Previous Rate Cases in Michigan   

DTE Rate Case U-20162

Filed: July 6, 2018

Decided: May 2, 2019

Revenue increase granted: $273.33 million (DTE had originally requested $476.6 million, including the effects of ending a rate reduction from the federal Tax Cuts and Jobs Act)

Return on equity: 10% (DTE had originally requested 10.5%)

Authorized overall rate of return: 5.48% (DTE had originally requested 5.76%)

Here are a few things we think are important for you to know about this case if you are a DTE customer:

  • The PSC approved an increase of $6.19, or 8.69%, for the typical residential customer using an average of 500 kWh a month. For commercial customers the increase is 4.34%, and for industrial customers it is 2.5%. After adjusting for the end of federal tax rebates, the increase in residential rates was 4.8%. This is a large decrease from DTE’s original request of 14.4%.
  • On their monthly bill, residential customers have a fixed charge (a set amount that every customer pays) and variable charges that are proportionate to how much energy a customer uses.
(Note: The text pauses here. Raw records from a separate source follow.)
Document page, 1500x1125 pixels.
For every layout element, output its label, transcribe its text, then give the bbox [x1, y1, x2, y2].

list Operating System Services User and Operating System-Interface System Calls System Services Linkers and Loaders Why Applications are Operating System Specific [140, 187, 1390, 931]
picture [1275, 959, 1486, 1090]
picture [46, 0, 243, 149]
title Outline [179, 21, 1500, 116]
In this rate case, DTE also proposed an increase in the fixed charge on consumers from $7.50 to $9.00. But the PSC ultimately kept this charge at $7.50.
  • In this rate case, DTE revealed the intention to gradually increase fixed charges on consumers to eventually reach $45 per customer per month.
  • Since low-income customers tend to use less power than high-income customers, higher fixed charges increase electric bills for lower-income customers and decrease bills for high-income customers. Fixed rate increases drive the percentage increase higher for low-income ratepayers. An increase in the fixed charge affects low-income customers’ ability to regulate their energy use to fit their budgets.

SEMCO Gas Rate Case U-20479

Filed: May 31, 2019

Decided: Settlement approved by commission on Dec. 6, 2019

Approved return on equity: 9.87%

Requested return on equity: 10.5%

Approved revenue requirement increase: $19.9 million

Requested revenue requirement increase: $38.1 million

Here are a few things we think are important for you to know about this case if you are a SEMCO customer:

  • SEMCO had requested a 14% increase in residential rates, but residential rates will instead increase 8% as the result of the settlement with Attorney General Dana Nessel, the MPSC staff, CUB of Michigan and the Retail Energy Supply Association.
  • SEMCO had also proposed an increase in fixed charges, including increasing the monthly customer charge on each residential customer by $2.40 to $17.40. But per the terms of the settlement, the charge will instead go up by just $0.75. SEMCO described the proposed increase as an “alternative revenue decoupling mechanism” – meaning that, because energy waste reduction measures mean the utility may not get as much revenue from selling gas as they expect, SEMCO proposed getting more of its revenue from a fixed charge rather than revenue that is “coupled” to the amount of gas sold.
  • SEMCO will implement a Low-Income Assistance Credit program in which the utility will provide a $30 credit to customers whose household income does not exceed 150% of the Federal Poverty Level. Enrollment is limited to 2,000 customers. SEMCO also agreed to implement a Residential Income Assistance program, in which up to 10,500 customers will receive a monthly credit equal to the customer charge.
  • Previously, SEMCO had requested a Low-Income Assistance Credit program with enrollment limited to 3,200 participants, but with no accompanying Residential Income Assistance program.
  • SEMCO’s 9.87% approved return on common equity is a decrease from the 10.35% approved in its last rate case (Case No. U-16169, decided by the Commission on Jan. 6, 2011). 
  • SEMCO agreed to not seek another general rate case before Jan. 1, 2023.